The chip is allocated with devm_gpiochip_add_data() which will not call gpiochip_remove() until all references are removed by calling devm_gpio_chip_release().
Add a pr_info() devm_gpio_chip_release() in drivers/gpio/gpiolib-devres.c and see if the callback is even called. I think this could be the problem: if that isn't cleaned up, there will be dangling references.
diff --git a/drivers/gpio/gpiolib-devres.c b/drivers/gpio/gpiolib-devres.c index fe9ce6b19f15..30a0622210d7 100644 --- a/drivers/gpio/gpiolib-devres.c +++ b/drivers/gpio/gpiolib-devres.c @@ -394,6 +394,7 @@ static void devm_gpio_chip_release(void *data) { struct gpio_chip *gc = data;
pr_info("GPIOCHIP %s WAS REMOVED BY DEVRES\n", gc->label); gpiochip_remove(gc);
}
If this isn't working we need to figure out what is holding a reference to the gpiochip.
I don't know how the references to the gpiochip fwnode is supposed to drop to zero though? I didn't work with mockup much ...
What I could think of is that maybe the mockup driver need a .shutdown() callback to forcibly call gpiochip_remove(), and in that case it should be wrapped in a non-existining devm_gpiochip_remove() since devres is used to register it.

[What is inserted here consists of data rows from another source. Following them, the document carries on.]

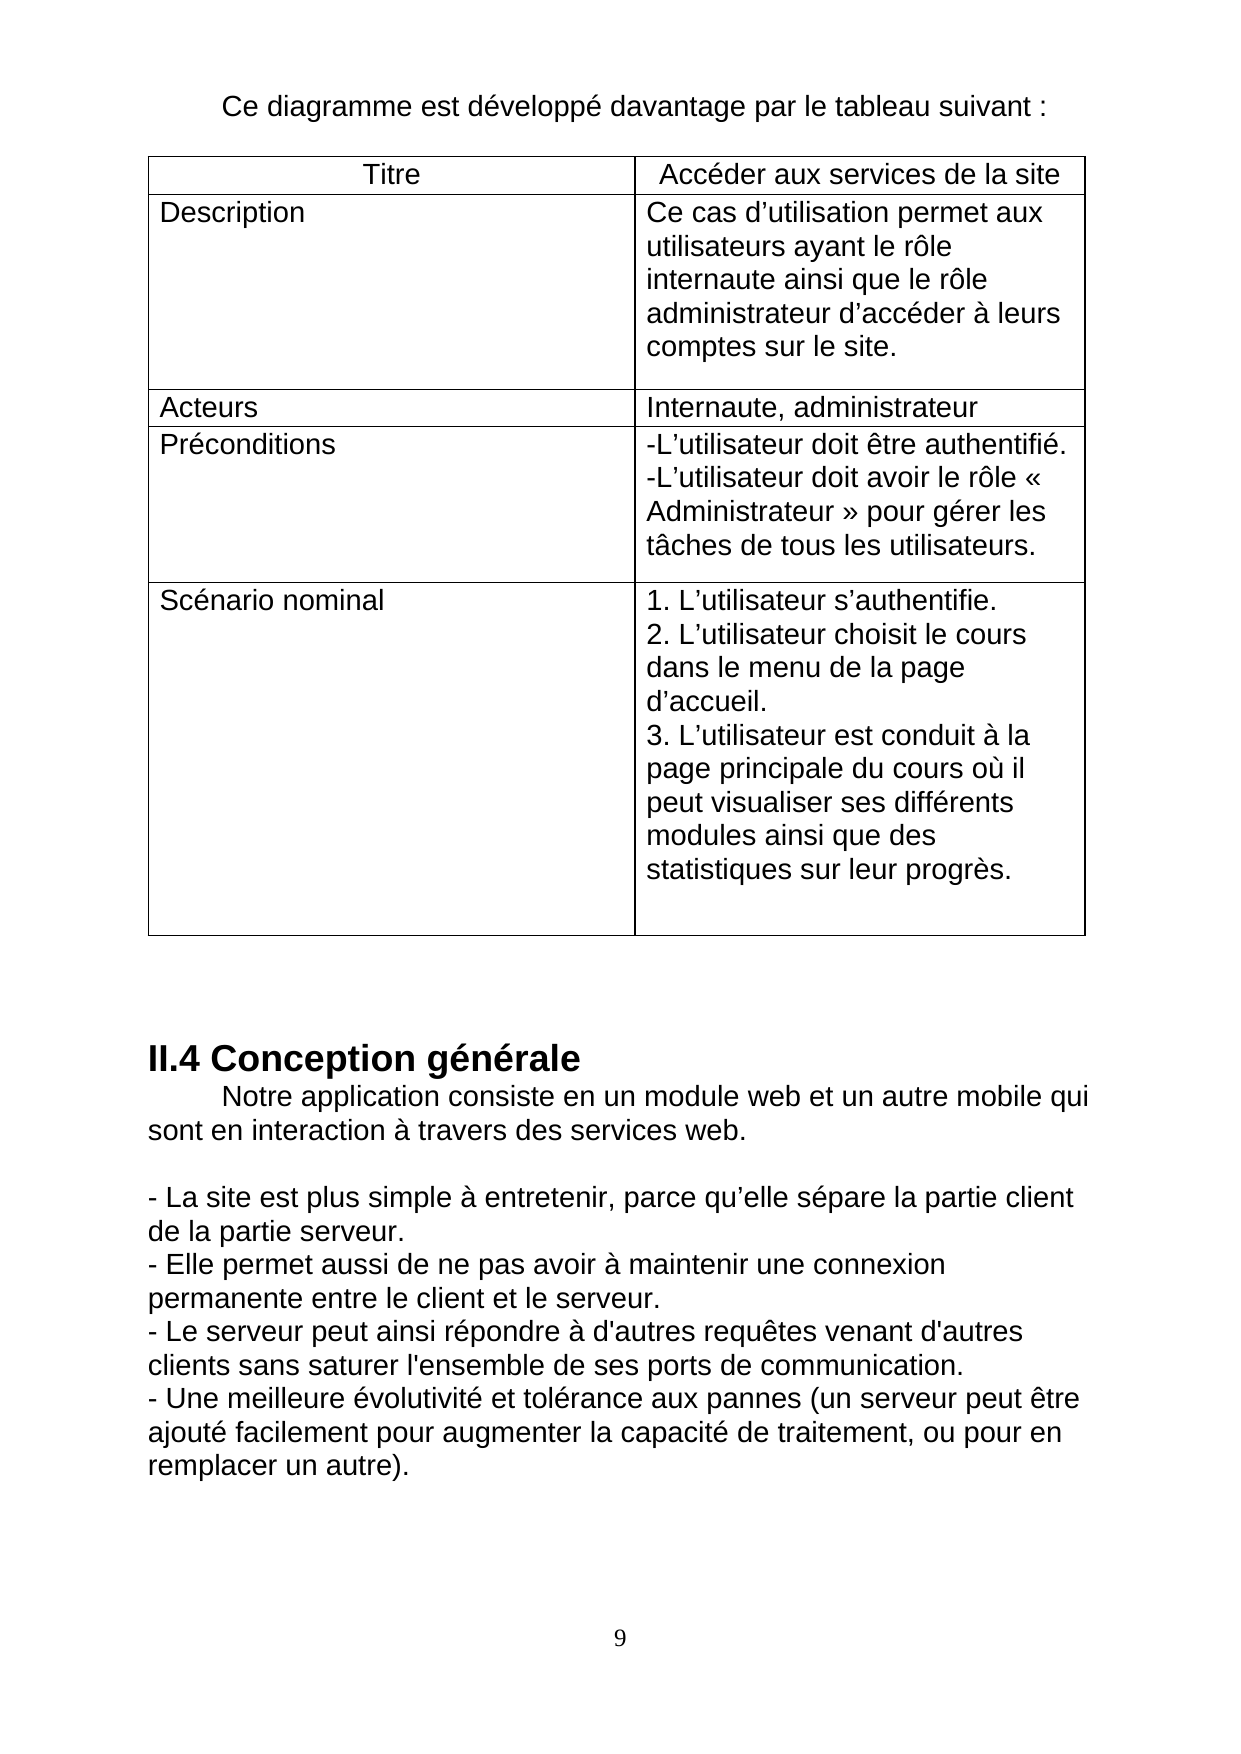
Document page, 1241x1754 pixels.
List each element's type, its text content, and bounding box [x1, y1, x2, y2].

table_header Titre [149, 157, 634, 194]
text - Une meilleure évolutivité et tolérance aux pannes (un serveur peut être ajouté facilement pour augmenter la capacité de traitement, ou pour en remplacer un autre). [148, 1381, 1093, 1482]
table_cell Scénario nominal [149, 583, 634, 934]
table_cell Internaute, administrateur [636, 390, 1084, 426]
table_cell 1. L’utilisateur s’authentifie. 2. L’utilisateur choisit le cours dans le menu de la page d’accueil. 3. L’utilisateur est conduit à la page principale du cours où il peut visualiser ses différents modules ainsi que des statistiques sur leur progrès. [636, 583, 1084, 934]
text - Elle permet aussi de ne pas avoir à maintenir une connexion permanente entre le client et le serveur. [148, 1247, 1093, 1314]
table_cell Préconditions [149, 427, 634, 582]
text - Le serveur peut ainsi répondre à d'autres requêtes venant d'autres clients sans saturer l'ensemble de ses ports de communication. [148, 1314, 1093, 1381]
table_cell Ce cas d’utilisation permet aux utilisateurs ayant le rôle internaute ainsi que le rôle administrateur d’accéder à leurs comptes sur le site. [636, 195, 1084, 389]
text II.4 Conception générale [148, 1036, 1093, 1079]
table_header Accéder aux services de la site [636, 157, 1084, 194]
text - La site est plus simple à entretenir, parce qu’elle sépare la partie client de la partie serveur. [148, 1180, 1093, 1247]
text Ce diagramme est développé davantage par le tableau suivant : [148, 89, 1093, 122]
table_cell Acteurs [149, 390, 634, 426]
text Notre application consiste en un module web et un autre mobile qui sont en interaction à travers des services web. [148, 1079, 1093, 1146]
table_cell -L’utilisateur doit être authentifié. -L’utilisateur doit avoir le rôle « Administrateur » pour gérer les tâches de tous les utilisateurs. [636, 427, 1084, 582]
table_cell Description [149, 195, 634, 389]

Bartosz will know better though! I am pretty sure he has this working flawlessly so the tests must be doing something weird which is leaving references around.
Yours, Linus Walleij
Interestingly I'm not seeing this neither with gpio-sim selftests nor with any of the libgpiod tests which suggests it's the gpio-mockup module that's doing something wrong (or very right in which case it uncovers some otherwise hidden bug). Anyway, I'll try to spend some time on it and figure it out, although I'd like to be done with gpio-mockup altogether already.
Bart